Eula-Beulah [King’s babysitter] was prone to farts–the kind that are both loud and smelly. Sometimes when she was so afflicted, she would throw me on the couch, drop her wool-skirted butt on my face, and let loose. "Pow!" she’d cry in high glee. It was like being buried in marshgas fireworks. I remember the dark, the sense that I was suffocating, and I remember laughing. Because, while what was happening was sort of horrible, it was also sort of funny. In many ways, Eula-Beulah prepared me for literary criticism. After having a two-hundred-pound babysitter fart on your face and yell Pow!, The Village Voice holds few terrors.

Again, one gets a glimpse of the origins of some of King’s darkly comical fictions.

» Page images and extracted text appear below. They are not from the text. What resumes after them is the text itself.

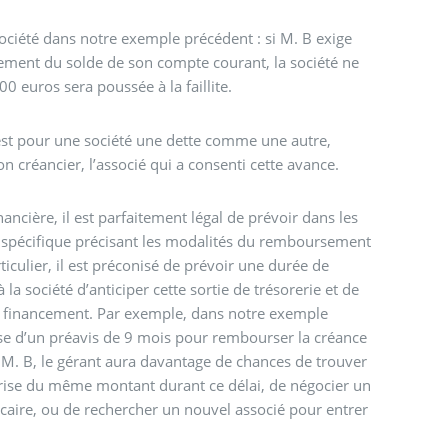
ociété dans notre exemple précédent : si M. B exige
ment du solde de son compte courant, la société ne
 euros sera poussée à la faillite.
est pour une société une dette comme une autre,
n créancier, l’associé qui a consenti cette avance.
inancière, il est parfaitement légal de prévoir dans les
 spécifique précisant les modalités du remboursement
iculier, il est préconisé de prévoir une durée de
 la société d’anticiper cette sortie de trésorerie et de
 financement. Par exemple, dans notre exemple
ose d’un préavis de 9 mois pour rembourser la créance
M. B, le gérant aura davantage de chances de trouver
eprise du même montant durant ce délai, de négocier un
aire, ou de rechercher un nouvel associé pour entrer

Getting down to the writing business, King lays out the two guiding principles of his advice on writing:

The first is that good writing consists of mastering the fundamentals (vocabulary, grammar, the elements of style) and then filling the third level of your toolbox with the right instruments. The second is that while it is impossible to make a competent writer out of a bad writer, and while it is equally impossible to make a great writer out of a good one, it is possible, with lots of hard work, dedication, and timely help, to make a good writer out of a merely competent one.

Consider On Writing the "timely help" of which King speaks.

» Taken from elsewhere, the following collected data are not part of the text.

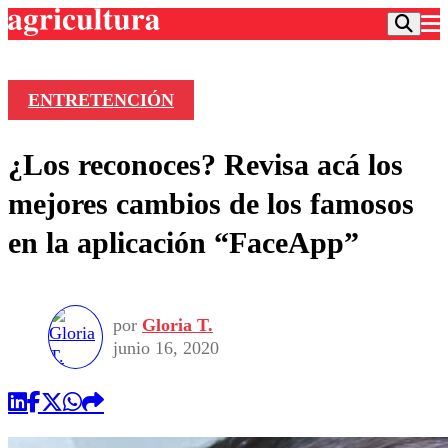
ENTRETENCIÓN
Podcast
¿Los reconoces? Revisa acá los
Frecuencias
Agricultura TV
mejores cambios de los famosos
Deportes
en la aplicación “FaceApp”
Entretención
Colo Colo
Noticias
Motor
Vida Social
Otros Deportes
Dato Practico
Publicaciones en medios
por
Gloria T.
Seleccion Chilena
Economía
Opinión
junio 16, 2020
Torneo Internacional
Internacional
Programas
Torneo Nacional
Nacional
Comercial
Universidad Católica
Política
Universidad de Chile
Sustentabilidad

His first rule is this: "read a lot and write a lot." It doesn’t get much simpler than that. But to King’s credit, he recognizes that these simple rules do not an easy task make. I appreciate that throughout On Writing, King never once condescends to us writers not yet on the bestseller lists. In fact, I love when he gets feisty at having been condescended to himself for being less-than-literary (read "quality") by critics. His advice to essentially "write what you read," is solid:

If you’re a mystery fan, you’ll want to write mysteries, and if you enjoy romances, it’s natural for you to want to write romances of your own. There’s nothing wrong with writing any of these things. What would be very wrong, I think, is to turn away from what you know and like (or love, the way I loved those old ECs and black-and-white horror flicks) in favor of things you believe will impress your friends, relatives, and writing-circle colleagues. What’s equally wrong is the deliberate turning toward some genre or type of fiction in order to make money. It’s morally wonky, for one thing–the job of fiction is to find the truth inside the story’s web of lies, not to commit intellectual dishonesty in the hunt for the buck. Also, brothers and sisters, it doesn’t work.

King’s best advice, however, is to stick with the story. We read because we are interested in the characters and want to know what happens to them.

Book buyers aren’t attracted, by and large, by the literary merits of a novel; book buyers want a good story to take with them on the airplane, something that will first fascinate them, then pull them in and keep them turning the pages. This happens, I think, when readers recognize the people in a book, their behaviors, their surroundings, and their talk. When the reader hears strong echoes of his or her own life and beliefs, he or she is apt to become more invested in the story.

Whether you write thrillers, sci-fi, or literary nonfiction, it is the story that keeps a reader interested. Stick with it, King advises, and you can’t go wrong.